I've been doing this for years. Got a pretty good system down now. I like to cut 3 years in advance but never seem to get there. I'll take the driest wood through the basement window and the wood that needs more seasoning goes on the porch (concrete) just like what you're doing. I can hold 6 cord inside but that won't last the winter so I have to have 2 more on the porch.I cut year round so I continue stacking on the porch if it's dry enough through the winter and sometimes fill the whole porch,less walkways.When spring hit I'll wait till it's warm enough that the bugs are active and move dry wood from the porch inside and leave any new cut wood in the field. Just before bugs start searching for that place to winter over I start the whole process over again with the dry going in the basement and the rest stacked on the porch. Timing is the secret to keeping the bugs out.If I run into ants or something it's stacked to the side and goes straight from the porch to the stove. Works pretty well once you get a routine down.I keep d-con out year round for the mice.


Wade


----------



## chickenista (Mar 24, 2007)

Get a 'wood box', preferably sheet metal that is easy to lift and dump.
Once a day bring in/down all of the wood that you need for that day.
If weather is going to get nasty, you can stack on a tarp on the porch so you don't have to go out just for wood.
A wagon or wheelbarrow etc.. is a handy thing to have if you are doing a once a day wood run.


----------



## seagullplayer (Nov 6, 2008)

I keep the bulk of our wood in the barn, 75-100 yards from the house.

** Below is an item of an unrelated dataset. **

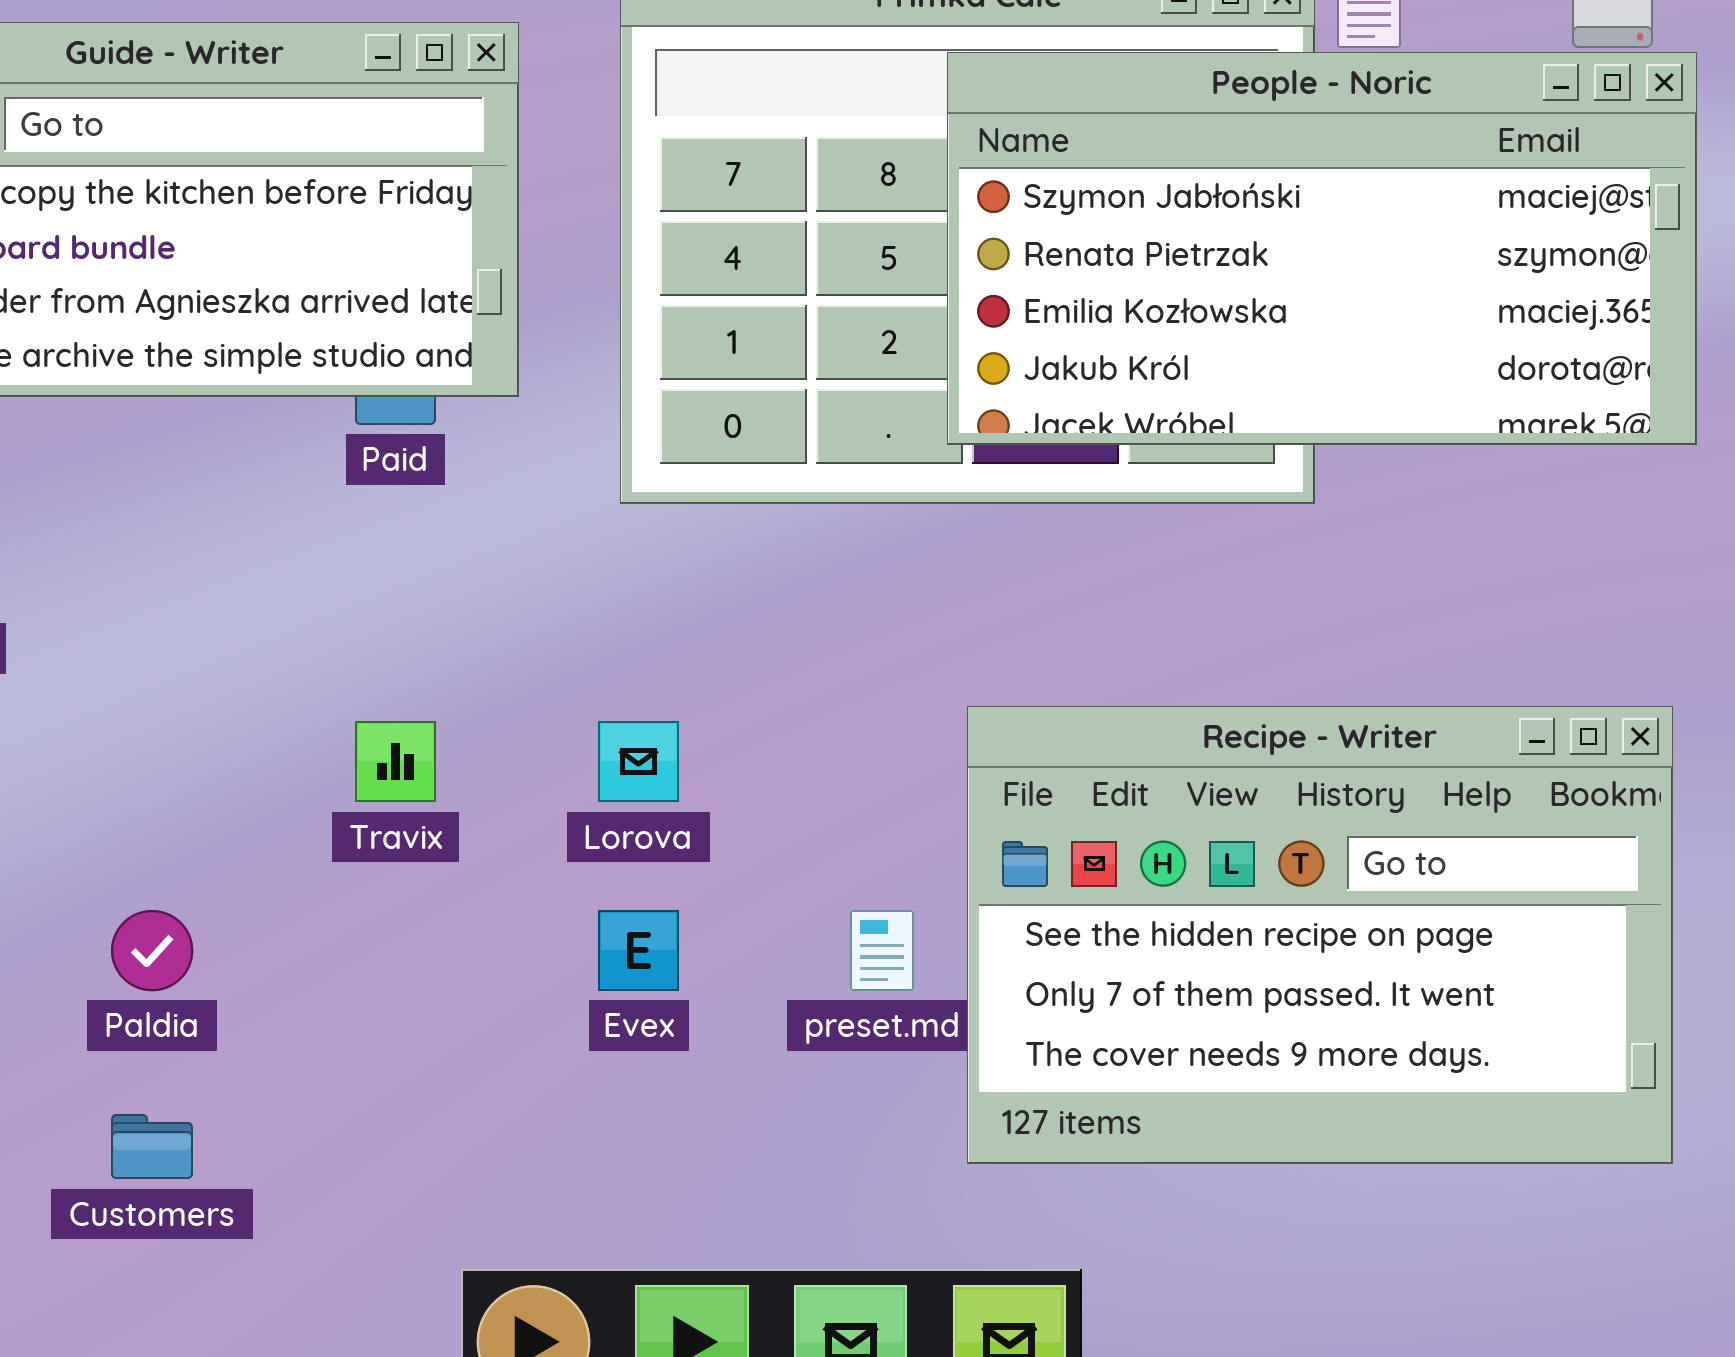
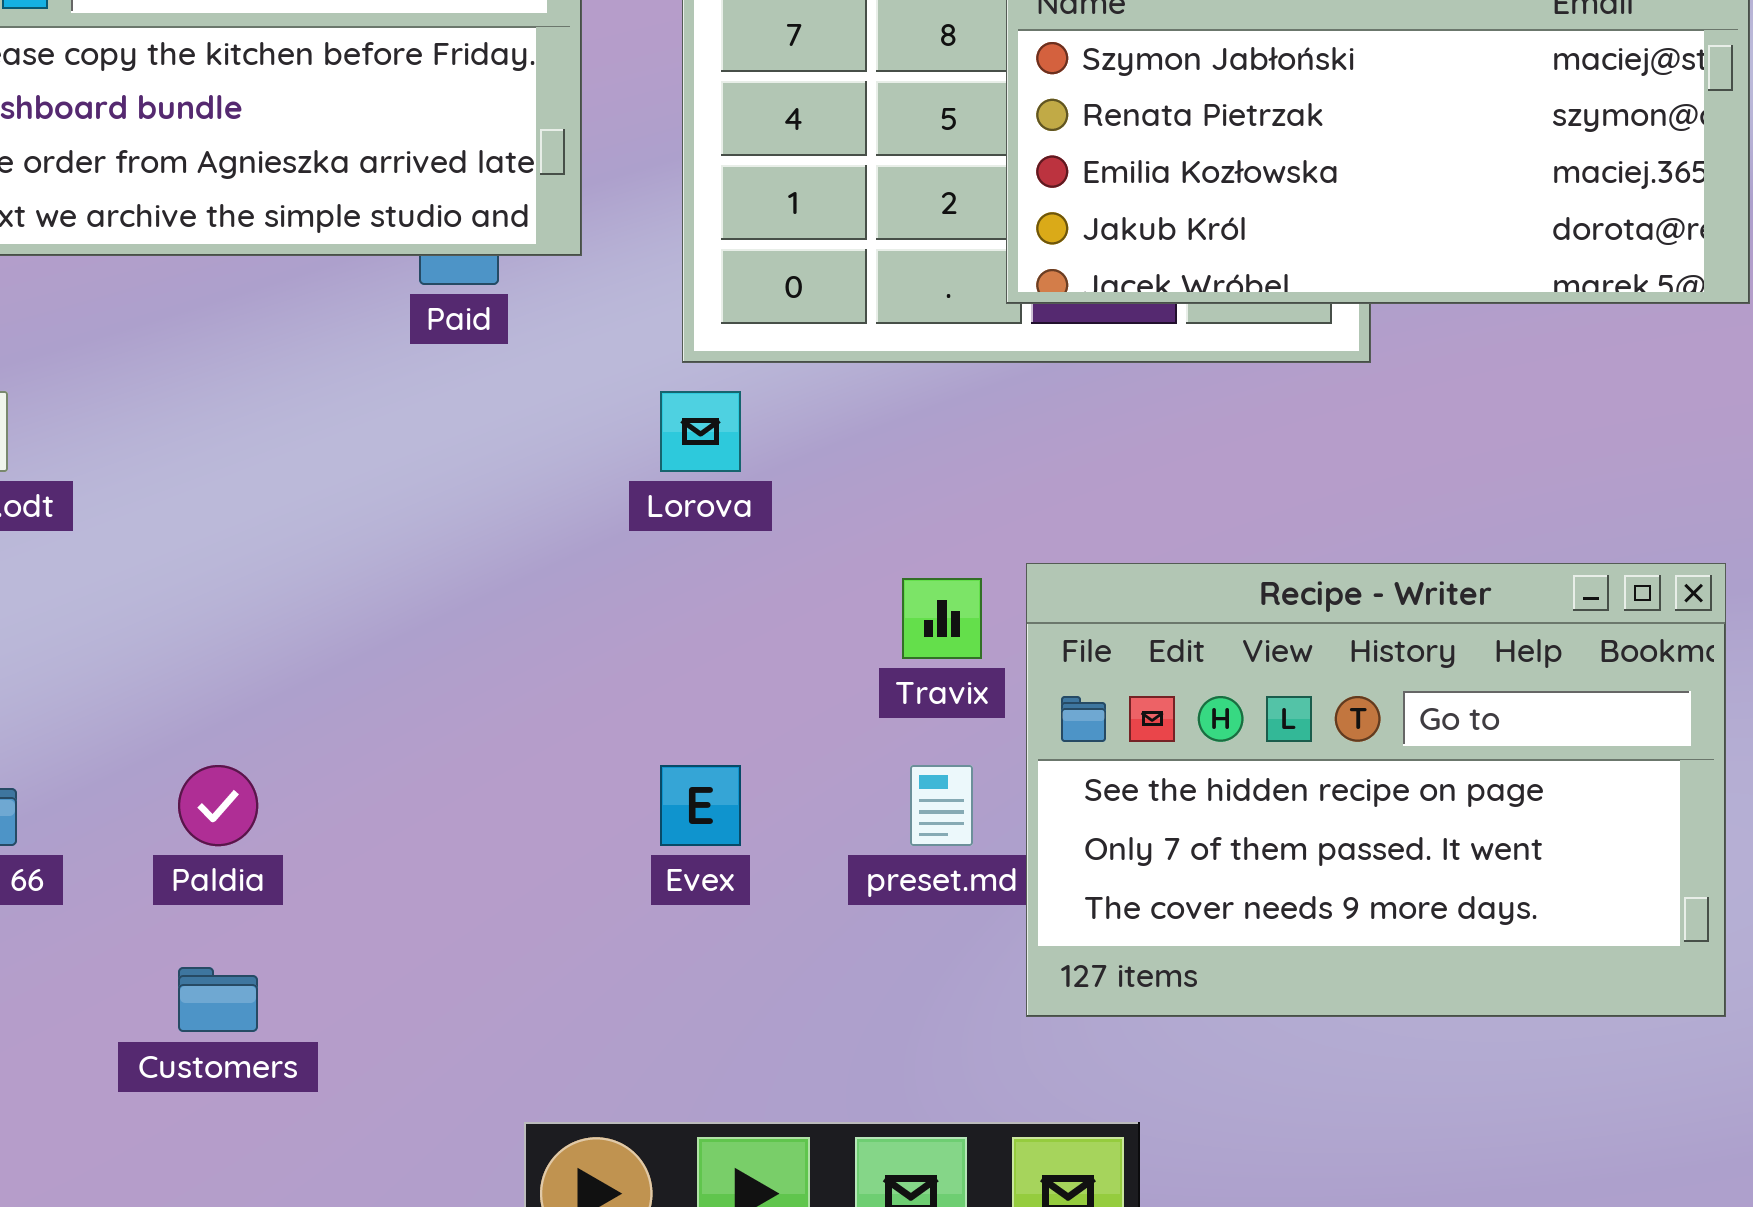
Travix: [355,721,436,802] -> [902,578,982,659], moved
Lorova: [598,721,679,802] -> [660,391,741,472], moved

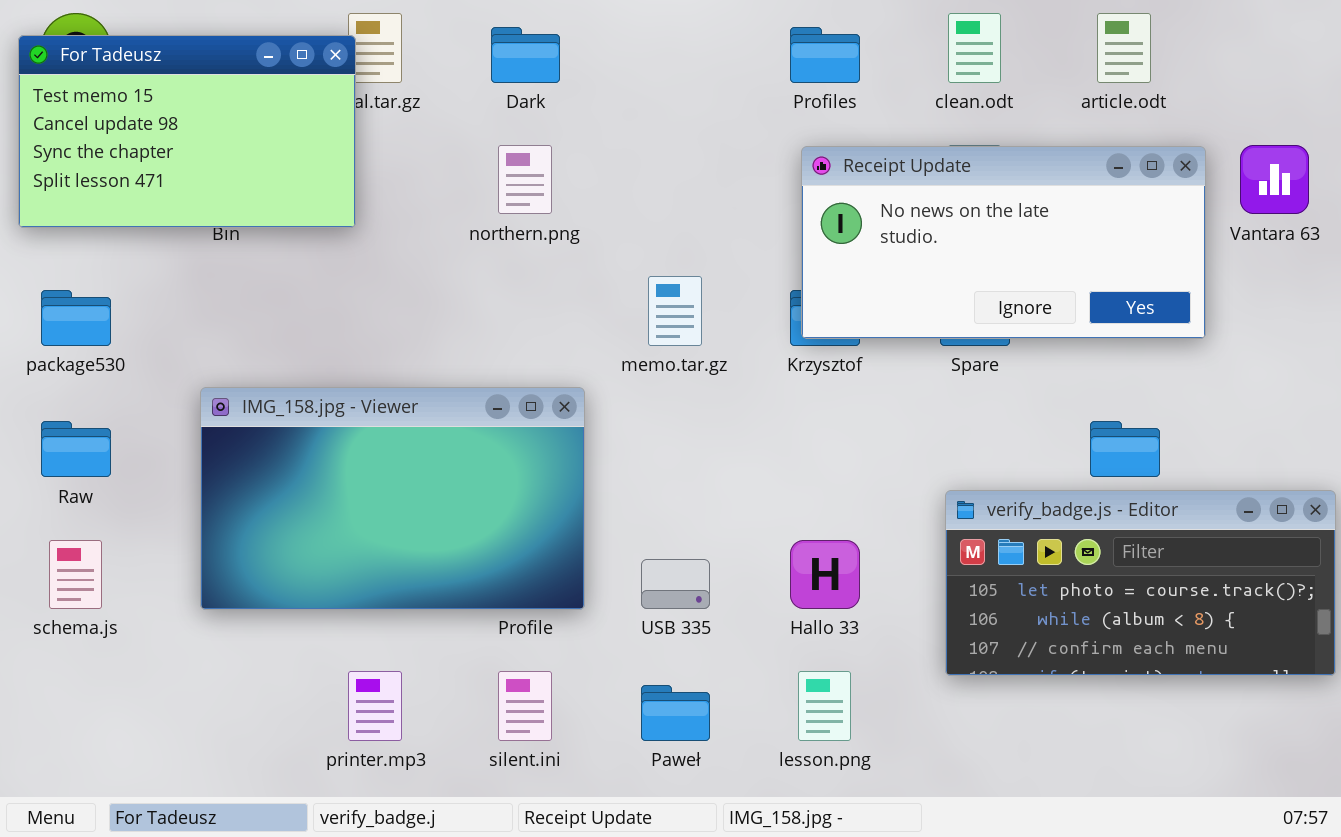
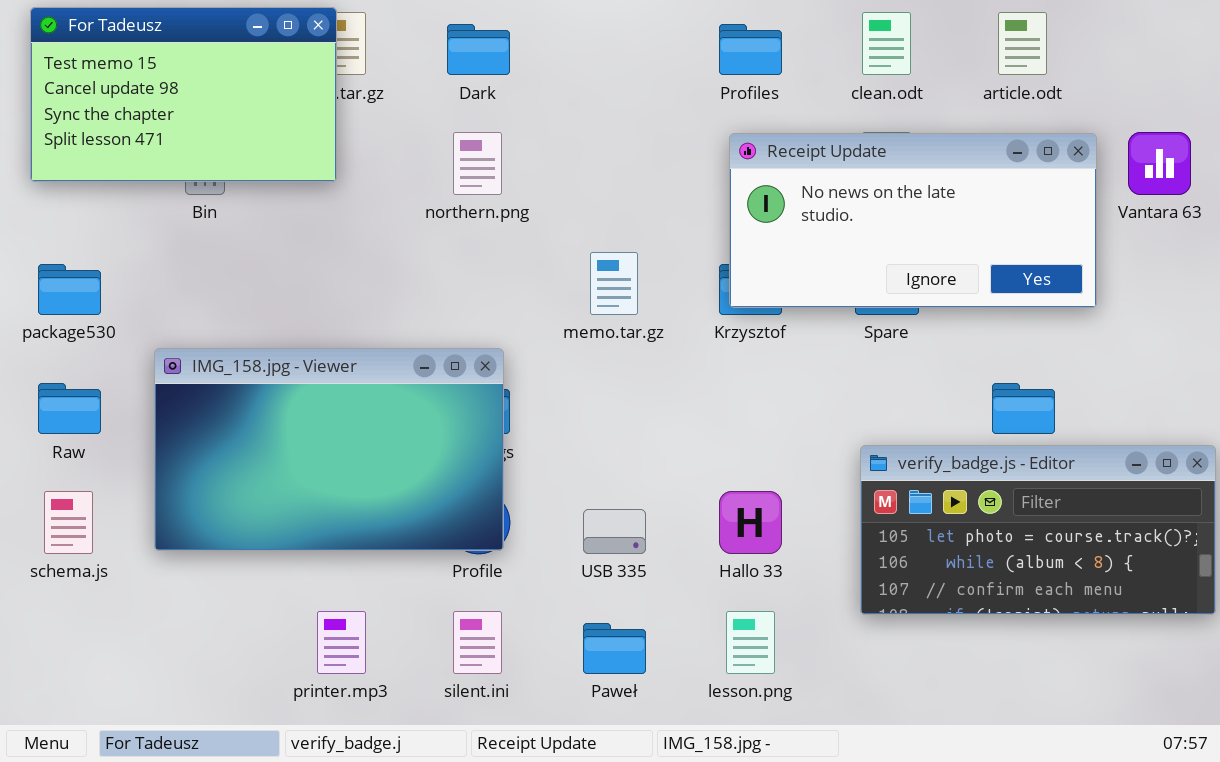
For Tadeusz: [18,35,356,228] -> [30,7,337,182], moved
IMG_158.jpg - Viewer: [200,387,585,610] -> [154,348,504,551], moved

I use our four wheeler and a cart to bring up when we need once or 2x a week. Depending on weather, I have a large wood box on our back porch.

My mother does what the OP does and has for YEARS, without issue.


----------



## Osiris (Jun 9, 2010)

I stack mine on the porch but it's treated lumber. It's against a solid brick wall. And I lay it on long rubber mats. Doesn't seem to make any marks. So far so good. As for critters, it's only one log deep - not much room for them. Of course I don't put it up there until fall. Come April, the remainder, if there is any, goes out to the edge of the woods on 2x4's and gets covered. I have a Blaze King stove and a Magic Heat box. Always wondered about those Eco Fans. May look into one next year.


----------



## Fire-Man (Apr 30, 2005)

Mattie420 said:


> Brought all my firewood closer to the house instead of making long pilgrimages to gather a few logs plus since we were missing the front two railings on the porch I stacked them in a way that provides a makeshift "railing" AND blocks wind from howling through the front porch sitting area on the left and some on the right!!


Mattie, your picture brings back alot of memories. The house I was raised in looks almost like yours--2 story, windows, door set-up the same---our siding was ruff boards off the saw mill, We always stacked our wood on the front porch the same way. We did not know when our house was built because the farm had changed hands several times from the early 1900's. We stayed in the house fron the 50's till the 70's. I talked to a man that stayed in it in the 1930's and he said the house was a older house then and he said they used wood and stacked it on the porch. The house was torn down in 2008 and lived in most of the 100 or so years it stood. Thanks for the Memories!!


----------